EXHIBIT 99.13

                       [CONSENT OF GOLDMAN, SACHS & CO.]

February 7, 2002

Board of Directors
AT&T Corp.
295 North Maple Avenue
Basking Ridge, NJ 07920

Re:  Initially Filed Registration Statement on Form S-4 of AT&T Comcast
     Corporation ("AT&T Comcast") relating to the Class A common stock, par
     value $0.01 per share, the Class A Special common stock, par value $0.01
     per share, and the Class B common stock, par value $0.01 per share, of AT&T
     Comcast, , each being registered in connection with the transaction
     referred to below

Ladies and Gentlemen:

Reference is made to our opinion letter, dated December 19, 2001, with respect
to the fairness from a financial point of view to the holders (other than
Comcast Corporation and its affiliates) of the Common Stock, par value $0.01 per
share, of AT&T Broadband immediately before the Merger (as defined in our
opinion letter) of the Exchange Ratio (as defined in our opinion letter)
pursuant to the Agreement and Plan of Merger, dated as of December 19, 2001, by
and among AT&T Corp. ("AT&T"), AT&T Broadband, Comcast Corporation, AT&T
Comcast, AT&T Broadband Acquisition Corp., a wholly owned subsidiary of AT&T
Comcast, and Comcast Acquisition Corp., a wholly owned subsidiary of AT&T
Comcast.

The foregoing opinion letter is provided for the information and assistance of
the Board of Directors of AT&T in connection with its consideration of the AT&T
Broadband Merger (as defined in our opinion letter) and is not to be used,
circulated, quoted or otherwise referred to for any other purpose, nor is it to
be filed with, included in or referred to in whole or in part in any
registration statement, proxy statement or any other document, except in
accordance with our prior written consent.

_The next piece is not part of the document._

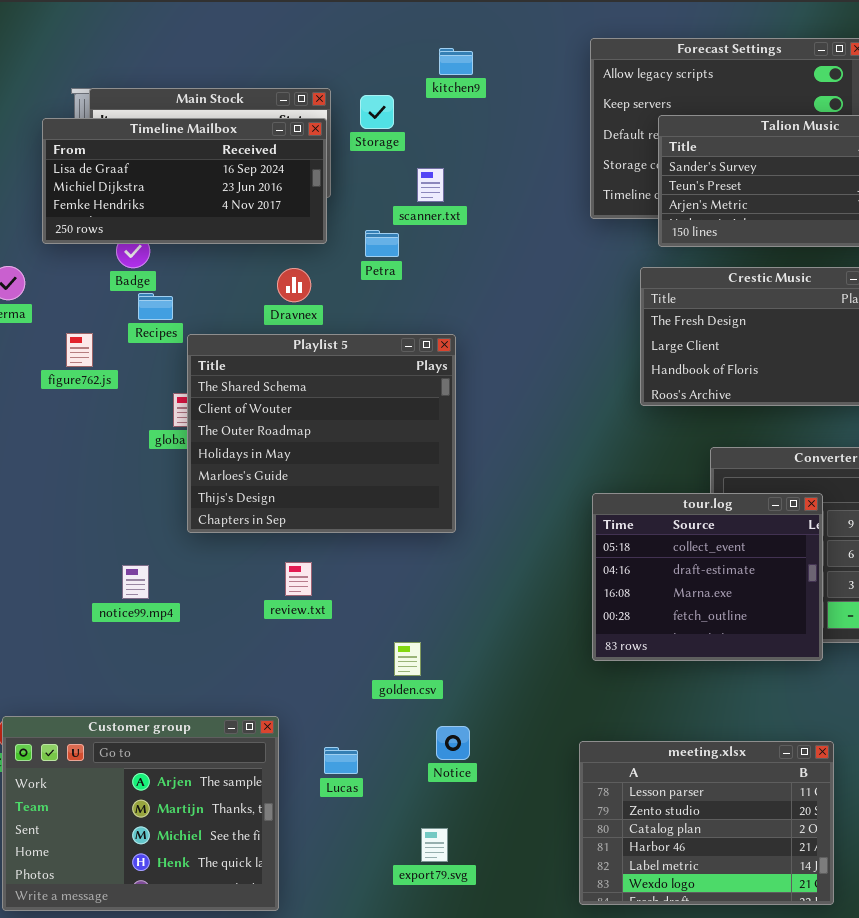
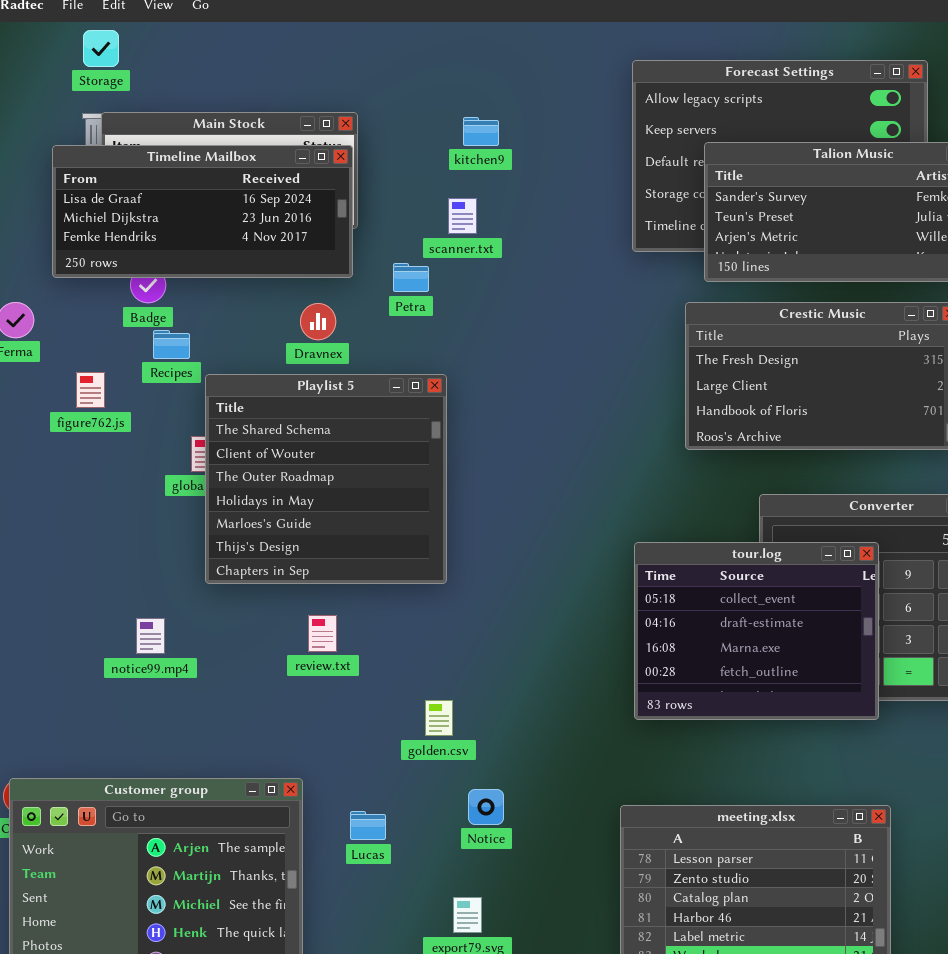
kitchen9: [439,48,473,75] -> [463,117,499,146], moved
Storage: [360,95,394,129] -> [83,30,119,67], moved
Playlist 5: [187,334,456,533] -> [205,374,447,584], resized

We understand that AT&T has
determined to include our opinion in the above-referenced Registration
Statement.

In that regard, we hereby consent to the reference to our opinion under the
captions entitled "SUMMARY AND OVERVIEW OF THE TRANSACTIONS -- Opinions of
Financial Advisors", "THE AT&T COMCAST TRANSACTION -- AT&T's Reasons for the
AT&T Broadband Spin-Off and the AT&T Broadband Merger" and "OPINIONS OF
FINANCIAL ADVISORS -- Opinions of AT&T's Financial Advisors", and to the
inclusion of the foregoing opinion in the Joint Proxy Statement/Prospectus
included in the above-mentioned Registration Statement. Notwithstanding the
foregoing, it is understood that our consent is being delivered solely in
connection with the filing of the above-mentioned versions of the Registration
Statement and that our opinion is not to be used, circulated, quoted or
otherwise referred to for any other purpose, nor is it to be filed with,
included in or referred to in whole or in part in any registration statement
(including any subsequent amendments to the above-mentioned Registration
Statement), proxy statement or any other document, except in accordance with our
prior written consent. In giving such consent, we do not thereby admit that we
come within the category of persons whose consent is required under Section 7 of
the Securities Act of 1933 or the rules and regulations of the Securities and
Exchange Commission thereunder.

                          Very truly yours,

                          /s/ Goldman, Sachs & Co.